TASK REQUIREMENTS: Rewrite the text of all the records below, swapping every "Sport Moldova" for "Sport Iași" and leaving everything else unchanged. Leave the pictures out of your answer.

RECORDS SHOWN:

>>>

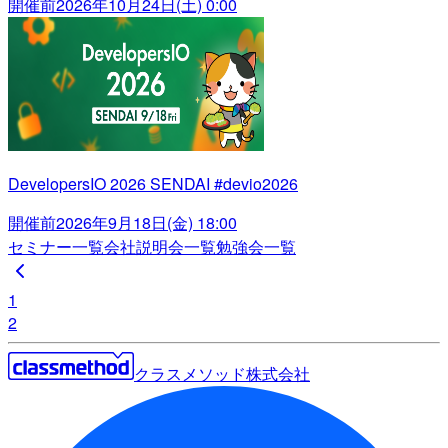
開催前
2026年10月24日(土) 0:00
DevelopersIO 2026 SENDAI #devio2026
開催前
2026年9月18日(金) 18:00
セミナー一覧
会社説明会一覧
勉強会一覧
1
2
クラスメソッド株式会社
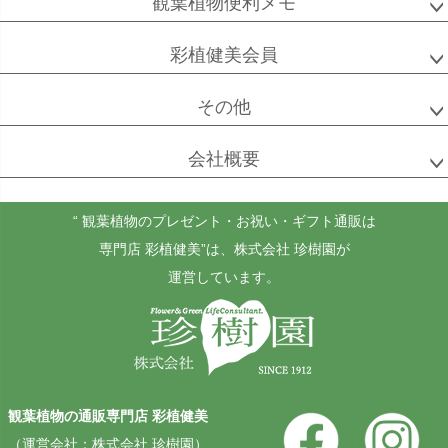
観葉植物便利メモ
彩植健美会員
その他
会社概要
“ 観葉植物のプレゼント・お祝い・ギフト通販は
専門店 彩植健美”
は、株式会社 珍樹園が
運営しています。
観葉植物の通販専門店 彩植健美
（運営会社：株式会社 珍樹園）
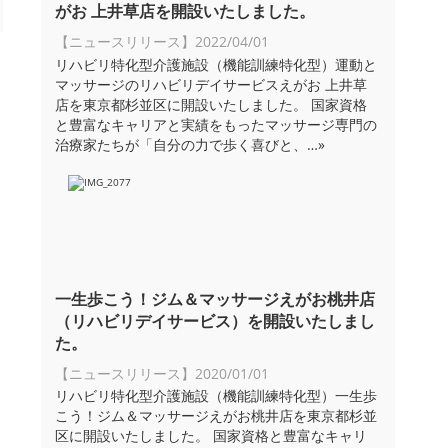
がお 上井草店を開設いたしました。
【ニュースリリース】
2022/04/01
リハビリ特化型介護施設（機能訓練特化型）運動と
マッサージのリハビリデイサービスえがお 上井草
店を東京都杉並区に開設いたしました。 国家資格
と豊富なキャリアと実績をもったマッサージ専門の
治療家たちが「自分の力で歩く喜びと、
…»
一生歩こう！ジム＆マッサージえがお桃井店
（リハビリデイサービス）を開設いたしまし
た。
【ニュースリリース】
2020/01/01
リハビリ特化型介護施設（機能訓練特化型）一生歩
こう！ジム＆マッサージえがお桃井店を東京都杉並
区に開設いたしました。 国家資格と豊富なキャリ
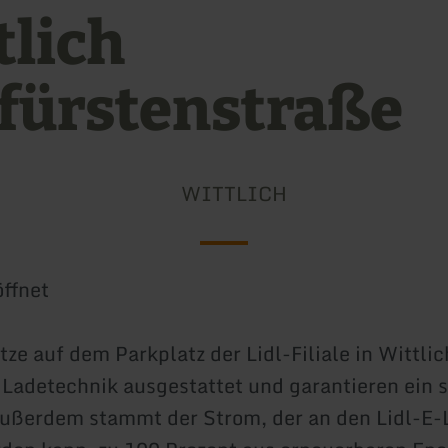
tlich
fürstenstraße
WITTLICH
ffnet
ze auf dem Parkplatz der Lidl-Filiale in Wittlic
Ladetechnik ausgestattet und garantieren ein s
Außerdem stammt der Strom, der an den Lidl-E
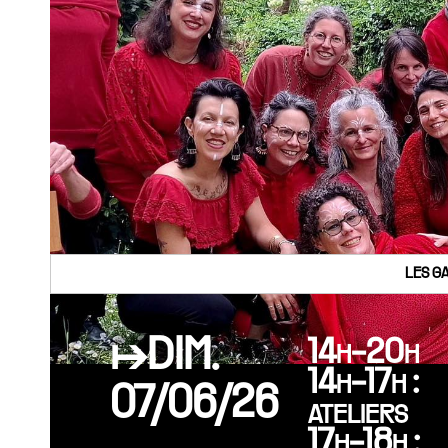
LES G
↦DIM.
14h-20h
14h-17h :
07/06/26
ateliers
17h-18h :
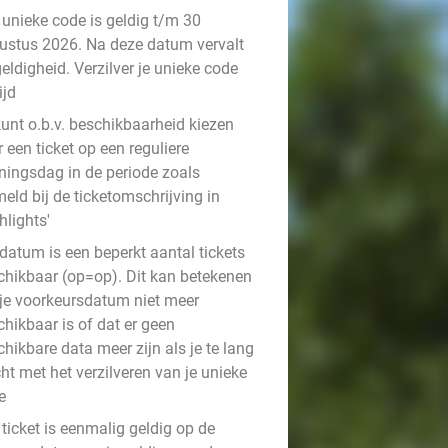
 unieke code is geldig t/m 30
ustus 2026. Na deze datum vervalt
eldigheid. Verzilver je unieke code
ijd
kunt o.b.v. beschikbaarheid kiezen
 een ticket op een reguliere
ningsdag in de periode zoals
eld bij de ticketomschrijving in
hlights'
datum is een beperkt aantal tickets
chikbaar (op=op). Dit kan betekenen
 je voorkeursdatum niet meer
hikbaar is of dat er geen
hikbare data meer zijn als je te lang
ht met het verzilveren van je unieke
e
ticket is eenmalig geldig op de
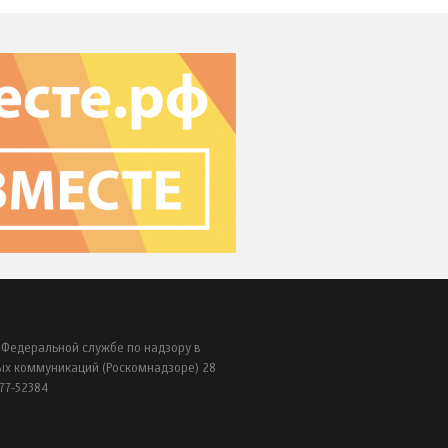
 Федеральной службе по надзору в
ых коммуникаций (Роскомнадзоре) 28
77-52384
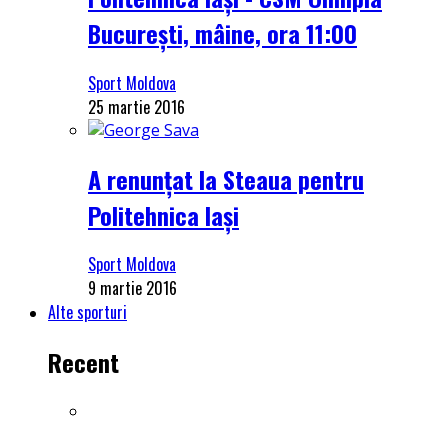
București, mâine, ora 11:00
Sport Moldova
25 martie 2016
A renunțat la Steaua pentru
Politehnica Iași
Sport Moldova
9 martie 2016
Alte sporturi
Recent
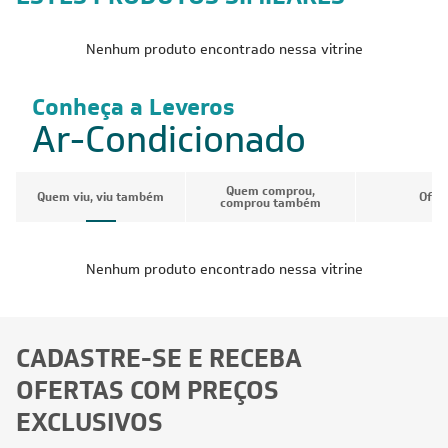
Nenhum produto encontrado nessa vitrine
Conheça a Leveros
Ar-Condicionado
Quem comprou,
Quem viu, viu também
Ofer
comprou também
Nenhum produto encontrado nessa vitrine
CADASTRE-SE E RECEBA
OFERTAS COM PREÇOS
EXCLUSIVOS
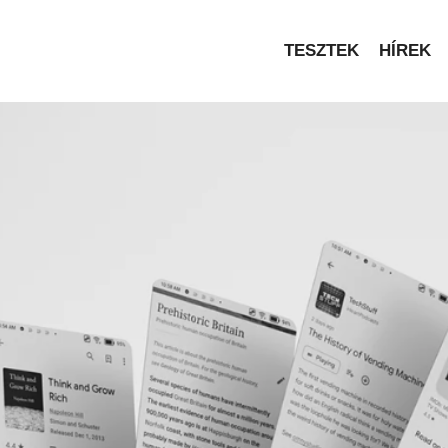
TESZTEK
HÍREK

<<<

OUTPUT OF THE TASK:
開催前
2026年10月24日(土) 0:00
DevelopersIO 2026 SENDAI #devio2026
開催前
2026年9月18日(金) 18:00
セミナー一覧
会社説明会一覧
勉強会一覧
1
2
クラスメソッド株式会社
観葉植物便利メモ
彩植健美会員
その他
会社概要
“ 観葉植物のプレゼント・お祝い・ギフト通販は
専門店 彩植健美”
は、株式会社 珍樹園が
運営しています。
観葉植物の通販専門店 彩植健美
（運営会社：株式会社 珍樹園）
がお 上井草店を開設いたしました。
【ニュースリリース】
2022/04/01
リハビリ特化型介護施設（機能訓練特化型）運動と
マッサージのリハビリデイサービスえがお 上井草
店を東京都杉並区に開設いたしました。 国家資格
と豊富なキャリアと実績をもったマッサージ専門の
治療家たちが「自分の力で歩く喜びと、
…»
一生歩こう！ジム＆マッサージえがお桃井店
（リハビリデイサービス）を開設いたしまし
た。
【ニュースリリース】
2020/01/01
リハビリ特化型介護施設（機能訓練特化型）一生歩
こう！ジム＆マッサージえがお桃井店を東京都杉並
区に開設いたしました。 国家資格と豊富なキャリ
tlich
fürstenstraße
WITTLICH
ffnet
ze auf dem Parkplatz der Lidl-Filiale in Wittlic
Ladetechnik ausgestattet und garantieren ein s
Außerdem stammt der Strom, der an den Lidl-E
LES G
↦DIM.
14h-20h
14h-17h :
07/06/26
ateliers
17h-18h :
 unieke code is geldig t/m 30
ustus 2026. Na deze datum vervalt
eldigheid. Verzilver je unieke code
ijd
kunt o.b.v. beschikbaarheid kiezen
 een ticket op een reguliere
ningsdag in de periode zoals
eld bij de ticketomschrijving in
hlights'
datum is een beperkt aantal tickets
chikbaar (op=op). Dit kan betekenen
 je voorkeursdatum niet meer
hikbaar is of dat er geen
hikbare data meer zijn als je te lang
ht met het verzilveren van je unieke
e
ticket is eenmalig geldig op de
 Федеральной службе по надзору в
ых коммуникаций (Роскомнадзоре) 28
77-52384
București, mâine, ora 11:00
Sport Iași
25 martie 2016
A renunțat la Steaua pentru
Politehnica Iași
Sport Iași
9 martie 2016
Alte sporturi
Recent
Nenhum produto encontrado nessa vitrine
Conheça a Leveros
Ar-Condicionado
Quem comprou,
Quem viu, viu também
Ofer
comprou também
Nenhum produto encontrado nessa vitrine
CADASTRE-SE E RECEBA
OFERTAS COM PREÇOS
EXCLUSIVOS
TESZTEK
HÍREK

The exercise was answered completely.